Does $-\frac{1}{2}+\frac{1}{3}-\frac{1}{5}+\frac{1}{7}+\frac{1}{11}+\frac{1}{13}+\frac{1}{17}+\frac{1}{19}+\frac{1}{23}+\dots$ converge?

Question

Let $d(m)$ be the number of positive divisors of $m$ [including $1$ and $m$]. Let $p_k$ be the $k^\text{th}$ prime number. Consider the series

$$\sum_{k=1}^{\infty }\frac{(-1)^{d(p_{k}-1)}}{p_{k}}=-\frac{1}{2}+\frac{1}{3}-\frac{1}{5}+\frac{1}{7}+\frac{1}{11}+\frac{1}{13}+\frac{1}{17}+\frac{1}{19}+\frac{1}{23}+\dots$$

Does the series converge? If yes, then what is its value of convergence?

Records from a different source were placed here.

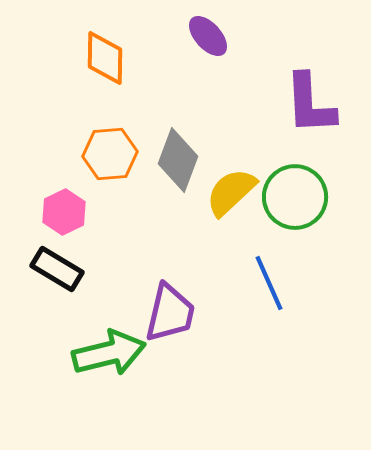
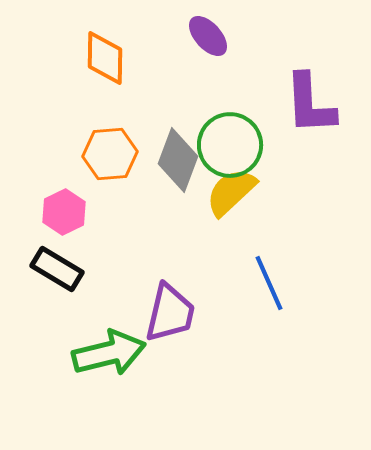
green circle: moved 65 px left, 52 px up
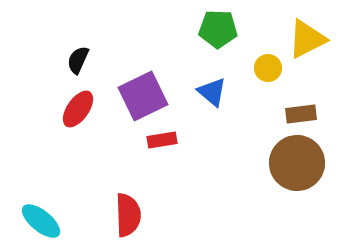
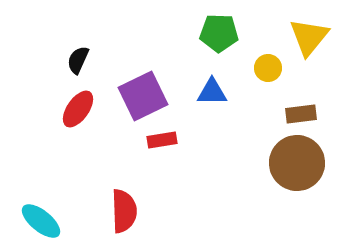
green pentagon: moved 1 px right, 4 px down
yellow triangle: moved 2 px right, 2 px up; rotated 24 degrees counterclockwise
blue triangle: rotated 40 degrees counterclockwise
red semicircle: moved 4 px left, 4 px up
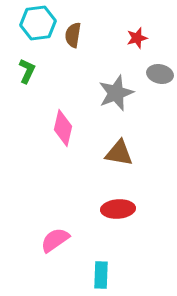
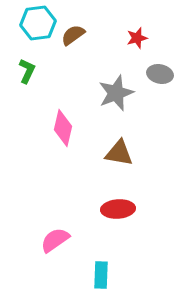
brown semicircle: rotated 45 degrees clockwise
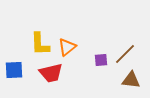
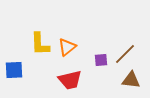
red trapezoid: moved 19 px right, 7 px down
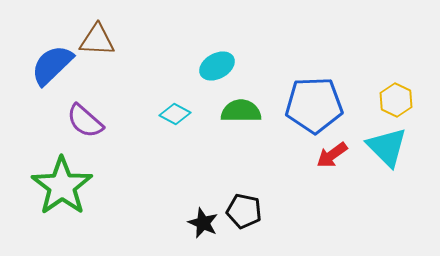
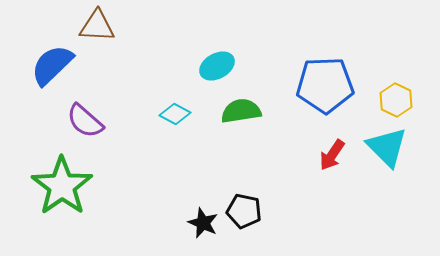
brown triangle: moved 14 px up
blue pentagon: moved 11 px right, 20 px up
green semicircle: rotated 9 degrees counterclockwise
red arrow: rotated 20 degrees counterclockwise
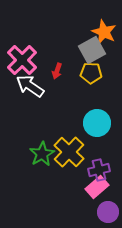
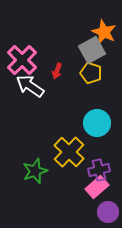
yellow pentagon: rotated 15 degrees clockwise
green star: moved 7 px left, 17 px down; rotated 10 degrees clockwise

Any help/hint will be appreciated. THANKS!

Answer 1

Since $d(n)$ is odd iff $n$ is a square, your sum is equal to the sum of reciprocals of primes, minus twice the sum of reciprocals of primes of the form $n^2+1$. But we have $$\sum_{p=n^2+1\text{ for some $n$}}\frac{1}{p}<\sum_{n=1}^\infty\frac{1}{n^2+1}<\infty,$$ so your sum diverges to infinity.